Net income for the non-bank PhiSYx composite members grew by Php 28.121 billion or 6.67% in January to September. The same firms acquired a staggering Php 515.4 billion of debt or a growth rate of 14.07% more than 110% the net earnings growth! Or non-bank firms borrowed Php 18.5 for every peso of net income growth generated!

Holding firms borrowed Php 29.7 for every peso income growth, properties Php 3.85 and industrial Php 2.28.

Including banks where the 9-month net income growth registered Php 31.2 billion, PSEi 30 firms borrowed Php 16.5 to generate Php 1 of net income growth!

This extreme debt buildup would be the Minsky Model in action.

Minsky’s Financial Instability Hypothesis cycle as described the BSP-led Financial Stability Coordinating Council on their FSRreport:

The FIH argues that a stable economy experiencing a protracted period of economic growth will eventually transit to being comprised of financial relations that make for an unstable system. This is so because economic agents become (overly) optimistic about profitability being assured by the prolonged economic growth. This sense of security encourages them to engage more and more in debt financing as well as in speculative investments. Their increasing leverage eventually becomes unsustainable and affects the viability of investments, causing their optimism to turn into pessimism and loss of confidence. What follows is a vicious cycle of deleveraging, falling asset prices and drying up of the credit market

SMC added a monstrous Php 246 billion to take up a commanding 47% share of the total borrowings. In 2018, the company borrowed Php 172 billion in the 1Q, Php 33 billion in the 2Q, and Php 23 billion in the 3Q for a total of a humungous Php 777 billion of debt equivalent to 3.8% of the entire banking resource as of September. (figure 3)

Even if we exclude SMC’s debt, the non-banks borrowed Php 9.52 for every net income growth generated. How sustainable is this?
These firms were habituated and imbued a “borrow and spend” growth model by the BSP's Financial Repression subsidy from record low-interest rates.

And with emergent stagflation, meaning stagnant growth, new debt is being acquired to finance or rollover existing debt. Everyone’s hope is that the current environment is just temporary. Perhaps, contingency planning has been embraced by a few. For the rest, it is a “nothing can and will go wrong” mentality.
Figure 3

Debt has grown more than earnings even for SM Prime. It has been rolling along this path for the last few years. Fundamentally, SMPH serves a model to many PSEi firms.  Interestingly, the firms with the highest market capitalization, have the largest gearing!

And one must not forget, the growth in revenues and net income are products of debt.
Figure 4
Finally, Pricey PER even at 7,100

The projected annualized 2018 PER from the 9-month earnings per share shows that based on Friday’s close, the average Price Earnings Ratio (PER) at 16.02, while the market cap weighted PER at 20.53.

As many have come to think, net income, PERs and or debt levels don’t matter all.

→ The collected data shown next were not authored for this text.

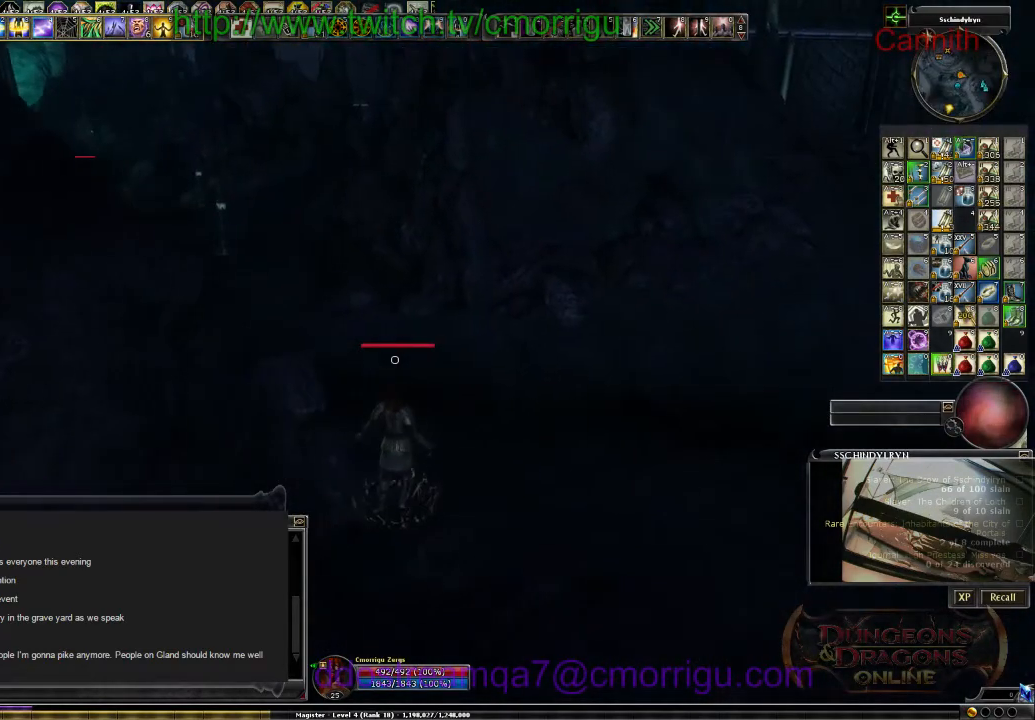
{"keys": ["w"], "events": [[100, "d", "down"], [333, "d", "up"]]}
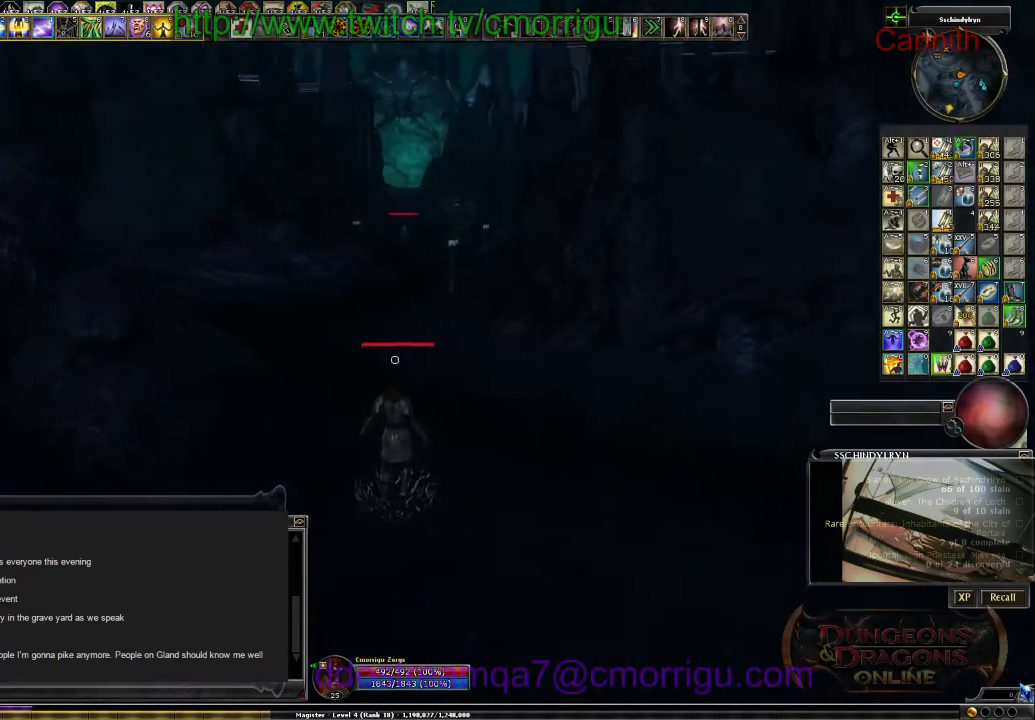
{"keys": ["w"], "events": []}
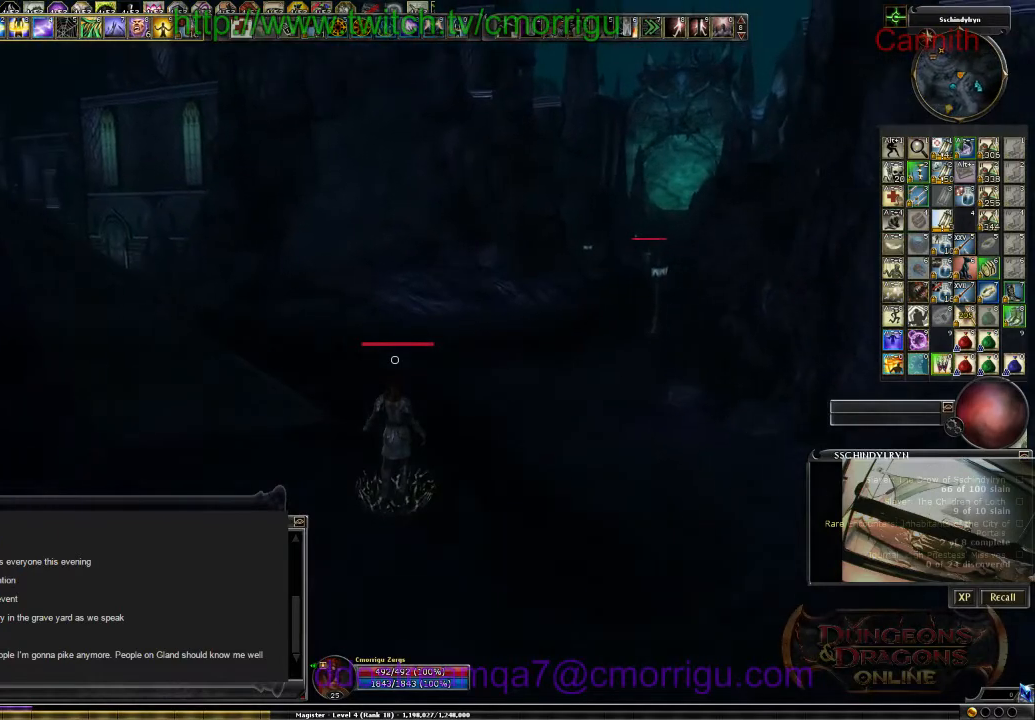
{"keys": ["w"], "events": []}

As the FSR, rightly described:

Stock market price-to-earnings ratios, on the other hand, have been persistently well past their textbook warning thresholds but there seems no evidence that investors believe the stock market to be overvalued. Whether this is a Minsky moment waiting to happen is certainly an important thought but the absence of clear-cut valuation measures for the market as a whole leaves the issue without an empirical resolution.

Well, it ain’t about empirical resolutions without clear-cut valuations measures, but rather about the easy money financed speculations, the one-way trade mentality and the deliberate gaming of market prices.

Borrowing Php 18.5 to generate Php 1 earnings in the face of rising rates? Minsky must be smiling!